Which platforms strip EXIF data on upload?
Strip GPS at minimum: Facebook, Instagram, WhatsApp, Twitter/X, TikTok, Snapchat, LinkedIn, Pinterest, Reddit (direct uploads). Preserve EXIF: Flickr, 500px, SmugMug, Imgur (legacy), Google Photos (private albums). Behaviour changes occasionally as platforms update; safest assumption is «strip it yourself before upload» if privacy matters.

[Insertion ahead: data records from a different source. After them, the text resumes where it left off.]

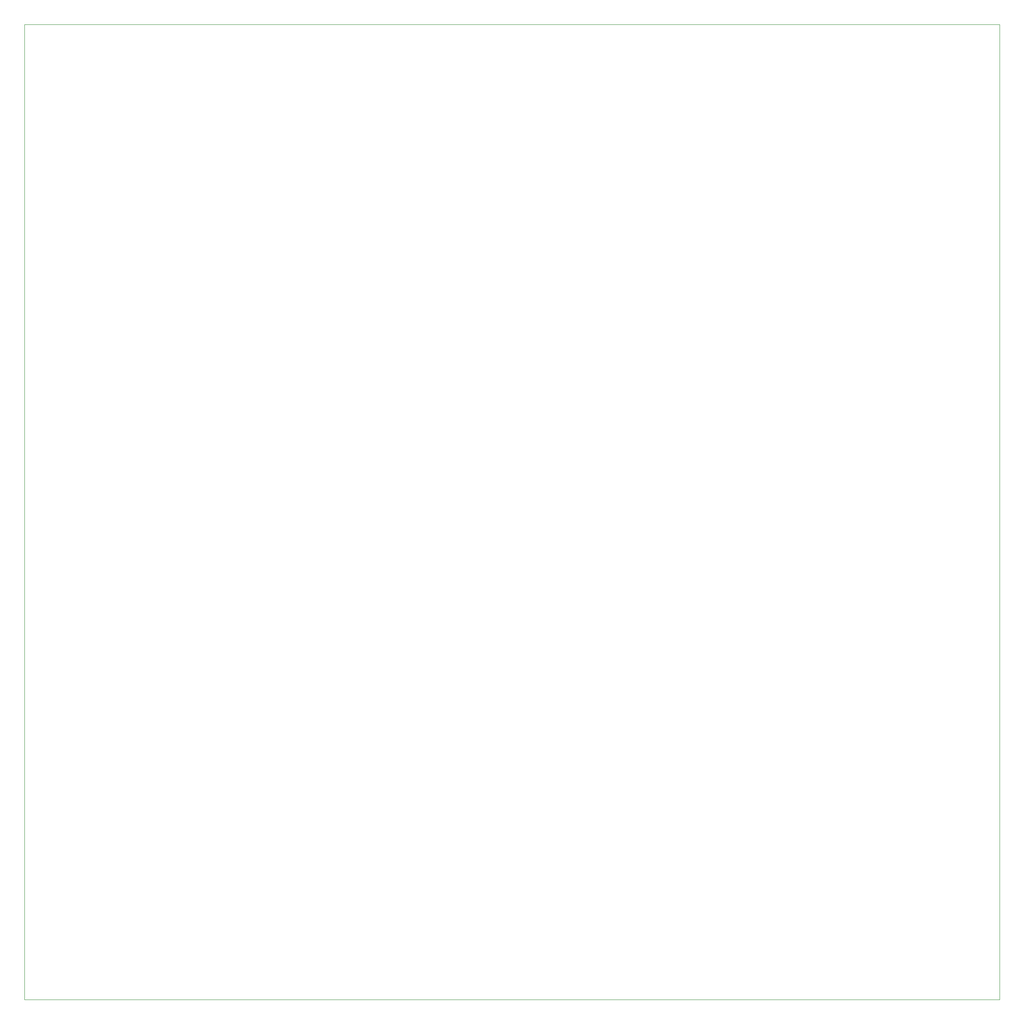
<source format=gbr>
%TF.GenerationSoftware,KiCad,Pcbnew,9.0.3*%
%TF.CreationDate,2025-09-25T17:41:31+02:00*%
%TF.ProjectId,SmartChessboard_PCB_V1,536d6172-7443-4686-9573-73626f617264,rev?*%
%TF.SameCoordinates,Original*%
%TF.FileFunction,Profile,NP*%
%FSLAX46Y46*%
G04 Gerber Fmt 4.6, Leading zero omitted, Abs format (unit mm)*
G04 Created by KiCad (PCBNEW 9.0.3) date 2025-09-25 17:41:31*
%MOMM*%
%LPD*%
G01*
G04 APERTURE LIST*
%TA.AperFunction,Profile*%
%ADD10C,0.038100*%
%TD*%
G04 APERTURE END LIST*
D10*
X44000000Y-44000000D02*
X240000000Y-44000000D01*
X240000000Y-240000000D01*
X44000000Y-240000000D01*
X44000000Y-44000000D01*
M02*

</source>
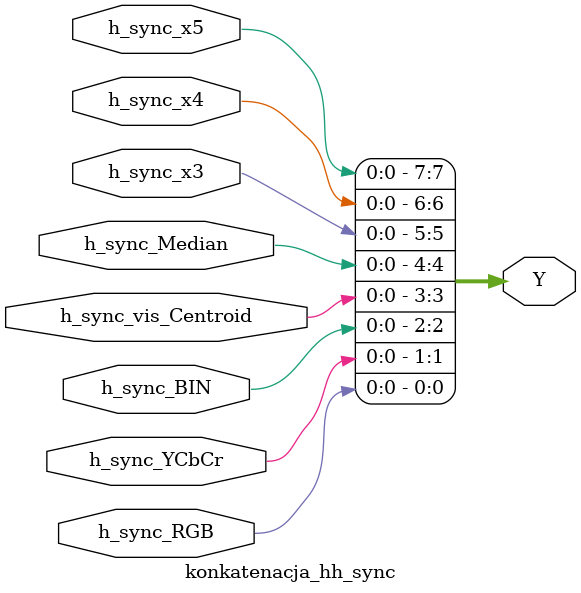
<source format=v>
`timescale 1ns / 1ps


module konkatenacja_hh_sync(
    input h_sync_RGB,
        input h_sync_YCbCr,
        input h_sync_BIN,
        input h_sync_vis_Centroid,
        input h_sync_Median,
        input h_sync_x3,
        input h_sync_x4,
        input h_sync_x5,
        output [7:0] Y       
);
assign Y = {h_sync_x5,h_sync_x4,h_sync_x3,h_sync_Median,h_sync_vis_Centroid,h_sync_BIN,h_sync_YCbCr,h_sync_RGB};
endmodule
</source>
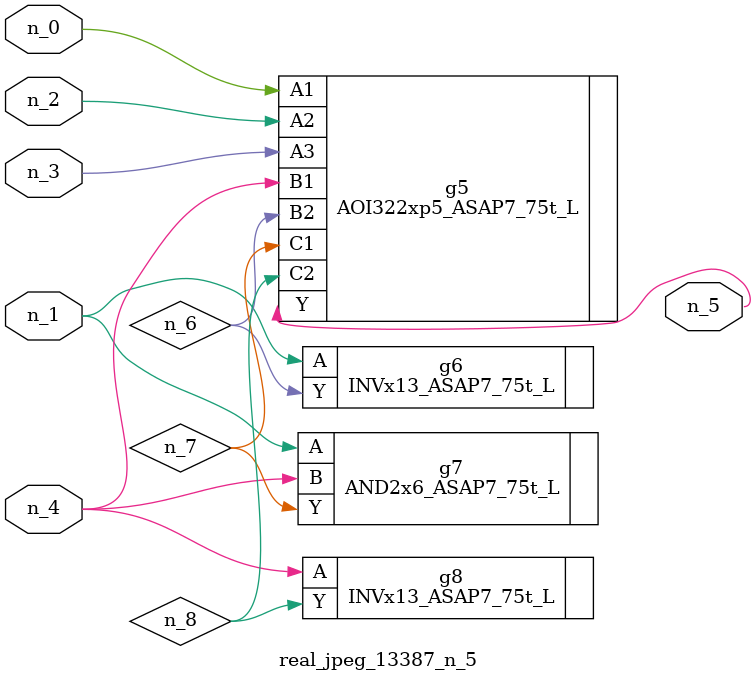
<source format=v>
module real_jpeg_13387_n_5 (n_4, n_0, n_1, n_2, n_3, n_5);

input n_4;
input n_0;
input n_1;
input n_2;
input n_3;

output n_5;

wire n_8;
wire n_6;
wire n_7;

AOI322xp5_ASAP7_75t_L g5 ( 
.A1(n_0),
.A2(n_2),
.A3(n_3),
.B1(n_4),
.B2(n_6),
.C1(n_7),
.C2(n_8),
.Y(n_5)
);

INVx13_ASAP7_75t_L g6 ( 
.A(n_1),
.Y(n_6)
);

AND2x6_ASAP7_75t_L g7 ( 
.A(n_1),
.B(n_4),
.Y(n_7)
);

INVx13_ASAP7_75t_L g8 ( 
.A(n_4),
.Y(n_8)
);


endmodule
</source>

Why doesn't WhatsApp keep EXIF data even on full-sized photos?
WhatsApp re-encodes uploaded photos to a smaller dimension by default (around 1600px on the long edge for standard «photo» mode), saving bandwidth and storage. The re-encoding pipeline drops EXIF as a side effect. Sending as a «document» preserves the original file (and EXIF) but bypasses the optimised media UI. The behaviour is consistent across iOS and Android since around 2016.
Can EXIF data be recovered after it's stripped?
Generally not. EXIF is stored in a discrete section of the JPEG/TIFF container, and stripping it deletes those bytes irreversibly. Camera-sensor fingerprinting (PRNU) can sometimes link the photo to its source camera using the pixel data alone, but cannot recover the GPS coordinates, timestamps or exposure settings that were in the stripped block. The exception is when a copy of the original file exists elsewhere (cloud backups, the original camera SD card, the photographer's archive) and the stripped version was a re-export.